News/Insights

It’s very hard to think there is room for another article on COP 28…but here goes.

The location was genius! What better way to illustrate the flawed thinking behind much of the renewable energy debate than to hold a conference designed to bring about the death of fossil fuels in one of the world’s carbon capitals, namely Dubai.

Since COP 1 in 1995, the share of primary energy worldwide provided by renewables has increased from 7.87% to 14.21% in 2022. The share of electricity generated by renewables has increased from 19.72% in 1995 to 29.55% in 2022.

In 2015 the Paris Agreement signed onto by 195 nations chose the goal of limiting average global warming to no greater than 1.5 degrees about pre-industrial levels – a benchmark generally considered to reference the years 1850 to 1900, a period pre-dating the widespread use of fossil fuels. The average global temperature during this period hovered around 13.5 degrees Celsius, or 56.3 degrees Fahrenheit[1]

The correlation of GDP growth with energy use is tight. Over the Last 20 years, spending on renewables has increased at a rate of 22.6% per annum, from $0.03T in 2004 to $1.77T in 2023.Sure The correlation with this spending and [any] kind of GDP growth is less obvious: world GDP growth over a similar period has been ~3.5%

Is the renewable energy thesis wrong – that a sustainable future of less global warming is the best, least expensive way to continue to enjoy the long-term benefits of inhabiting this precious planet? Should we simply surrender to the reign of hydrocarbons and learn to deal with the attendant warming as best we can?

DRC

The answer is unclear – but we should probably stop doing dumb stuff as we try to figure it out. Unfortunately, as highlighted by the excellent substack, the list of dumb things is lengthy. A personal favorite is the following picture:

It is, as the substack authors of environmental point out, the ultimate metaphor for Germany’s self-inflicted energy chaos: the utility RWE knocking down wind turbines to expand the Garzweiler lignite mine. Lignite, of course, is the lowest quality, dirtiest form of coal with the least energy-density usable for electricity generation on earth.

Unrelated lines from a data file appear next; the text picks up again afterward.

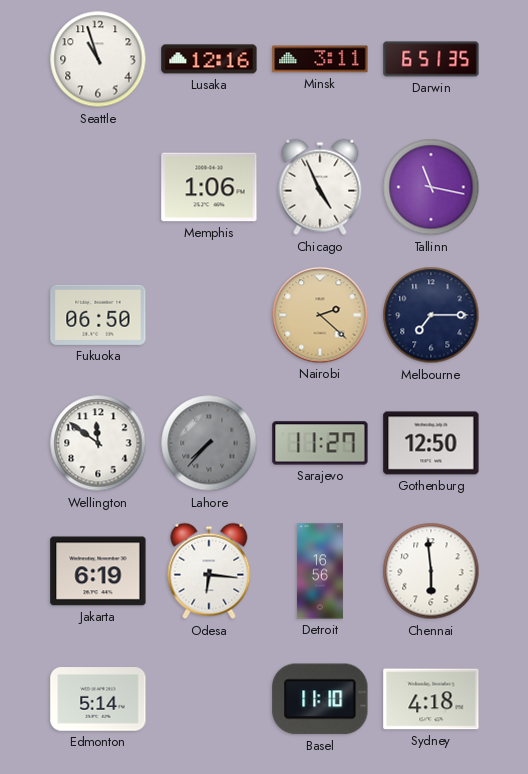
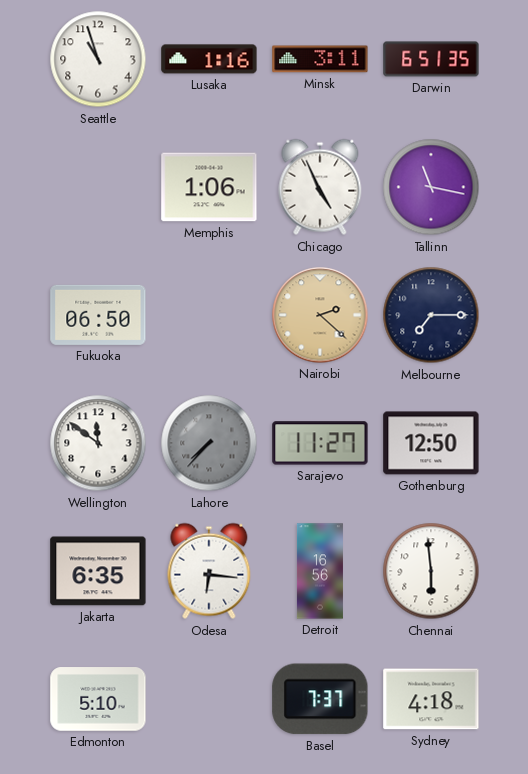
Lusaka: 12:16 -> 1:16
Jakarta: 6:19 -> 6:35
Edmonton: 5:14 -> 5:10
Basel: 11:10 -> 7:37
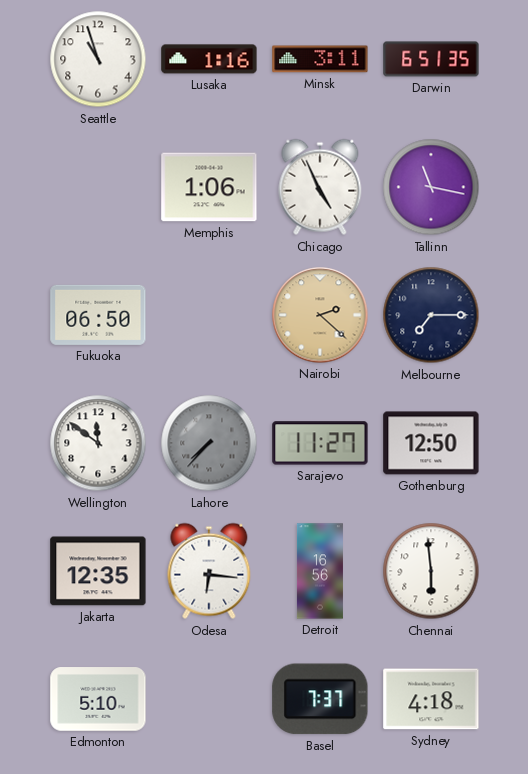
Jakarta: 6:35 -> 12:35
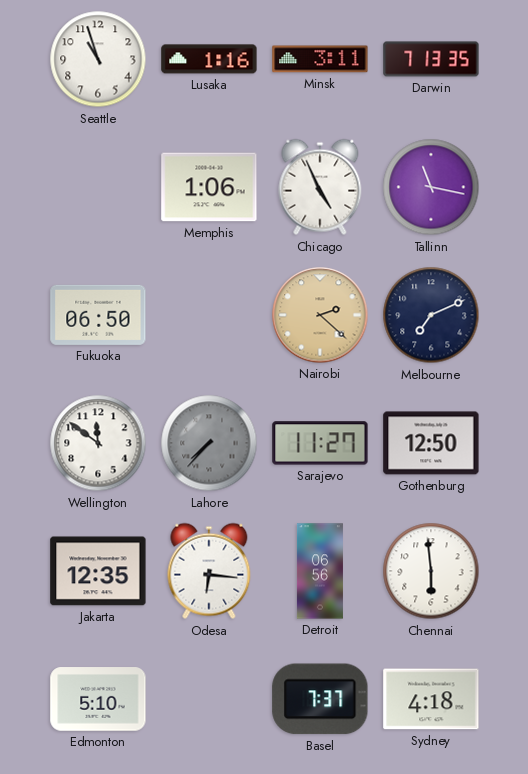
Darwin: 6:51 -> 7:13
Melbourne: 7:15 -> 7:11
Detroit: 16:56 -> 06:56
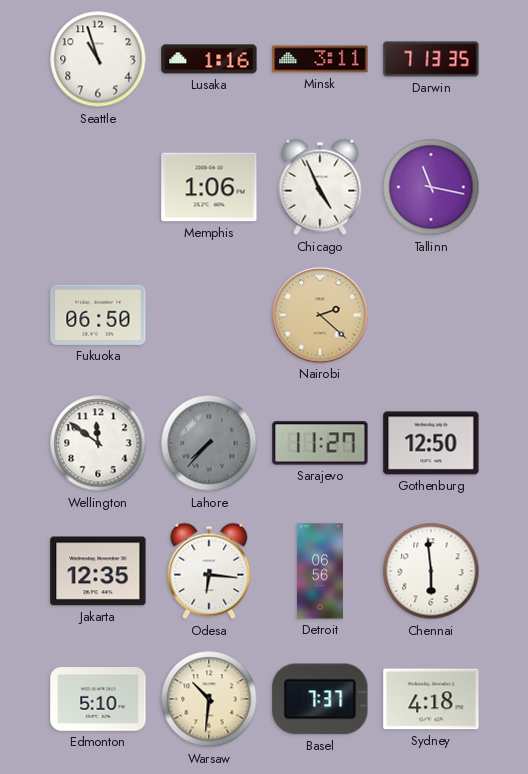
Melbourne: 7:11 -> none
Warsaw: none -> 10:31
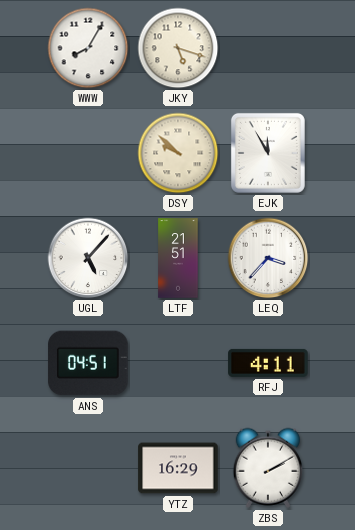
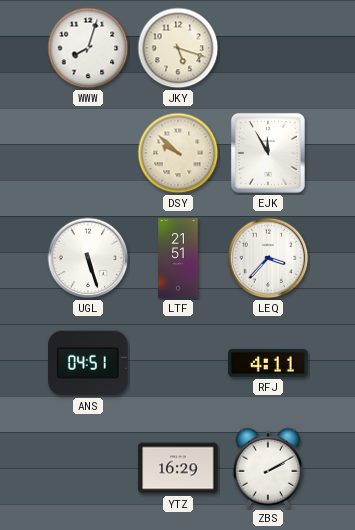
WWW: 8:05 -> 8:03
UGL: 5:07 -> 5:27
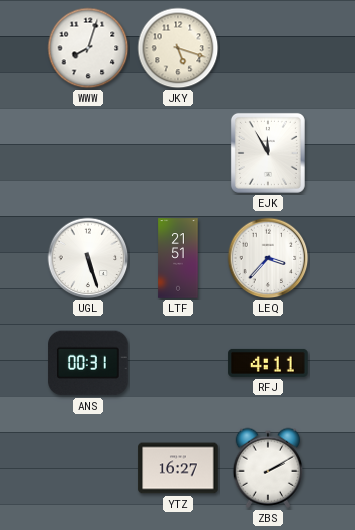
DSY: 9:52 -> none
ANS: 04:51 -> 00:31
YTZ: 16:29 -> 16:27
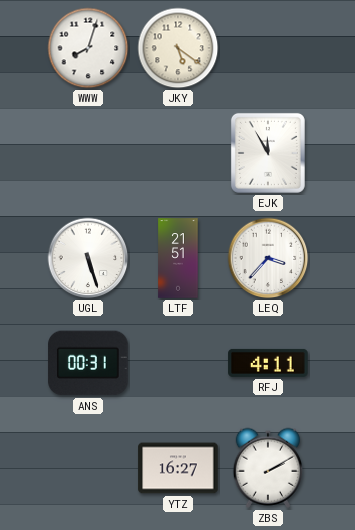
JKY: 5:18 -> 5:21
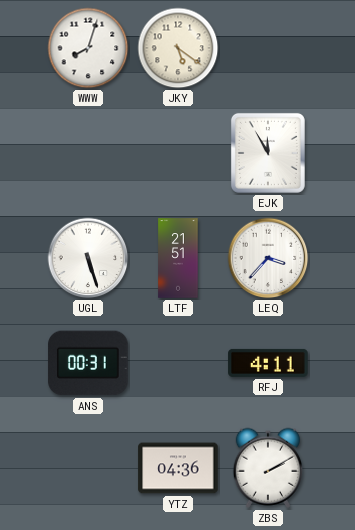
YTZ: 16:27 -> 04:36
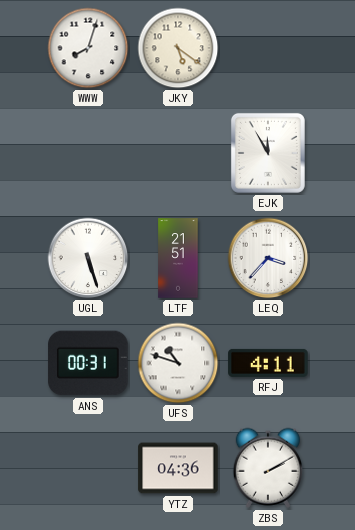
UFS: none -> 10:48
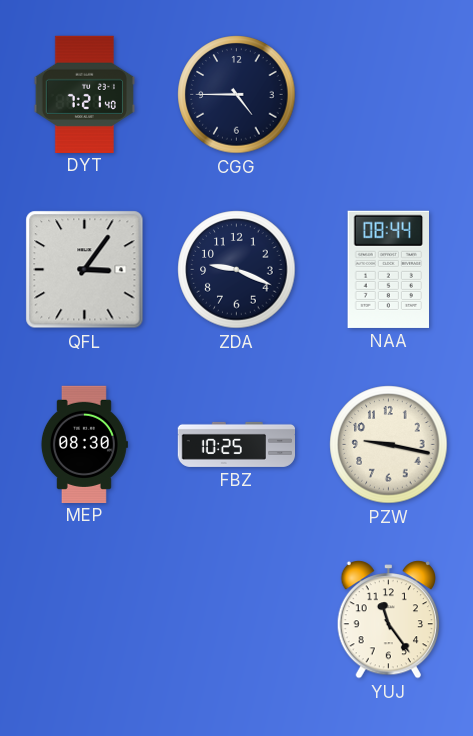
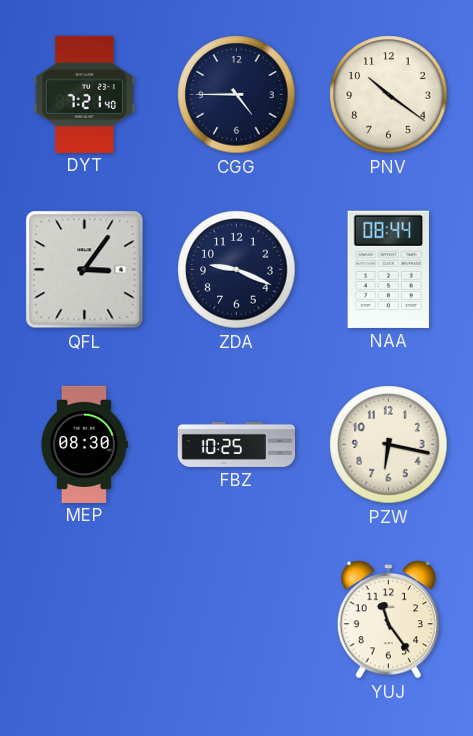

The substack authors are, perhaps, a little too gleeful about the whole subject. The entire effort is somewhat tongue-in-cheek and the irreverent description of the Inflation Reduction Act (“IRA”) is quite heretical to the principle raison d’être of Dakota Ridge Capital: assisting the investment community to leverage the investment incentives under the IRA!

Perspectives are important [describe the participation of the oil majors in the RNG business and how that could be differently messaged depending on bias]

The presence of nuclear as one of the favored asset classes in the IRA’s menu of incentives is encouraging and very much aligned with the resurgence of interest in the nuclear industry.

The analysis of the relative cost of different energy sources illustrated by the Department of Energy is an important reminder that the outcomes of certain well-funded initiatives such as The Climate Imperative need to be scrutinized for underlying motivation and broad political acceptability.

DRC

Among the things that President Biden polls well for, which in fact poll better than Biden himself, is the IRA. The reason, clearly, is the promise – disputed by many – that the IRA will address the problem of inflation.

Again, a useful chart from the DOE forecasts the projected cost of home heating in winter 2023 (interactive link here):

If renewable energy initiatives are to thrive, they must enjoy broad-based, bi-partisan support. The fact that many of the IRA’s benefits are accruing to so-called red states, is smart. Increasing the cost of energy as a bi-product of an energy mix shifting to renewables is not smart. Is it inevitable, or is there actually a way of integrating renewable energy into an energy transition plan that delivers a more robust and resilient power grid with cheap and abundant energy?

The answer must be “yes”. It will not, however, be achievable if that is not the defined goal. If the messaging is alarmist and continues to condemn companies that invest in and produce the hydrocarbons that have driven economic growth since the mid-19th century; if the goals and associated spending associated with the goal of achieving the 1.5% warming limit continue to be unrealistic; if the means – EVs for example – are not properly evaluated for their environmental impact (think batteries and mining); if key resources – hydrogen, solar and wind, on-and offshore – are not properly costed over their lifetime for efficiency of energy delivery; then the role of renewables in the energy transition will not achieve the political support it deserves because it will not deliver the benefits its advertises.

So, COP28 was well-located and its final communiqué a fair reflection of the weight of world opinion of the right balance in crafting a supportable way forward. It is not helpful for pundits such as Al Gore to assert angrily that a failure to ban hydrocarbons immediately is unacceptable. It is fine to focus attention on the continuing need to address the massive costs of a warming planet, but the pressure must be grounded in reality and common sense, tempered by a balanced perspective on affordability.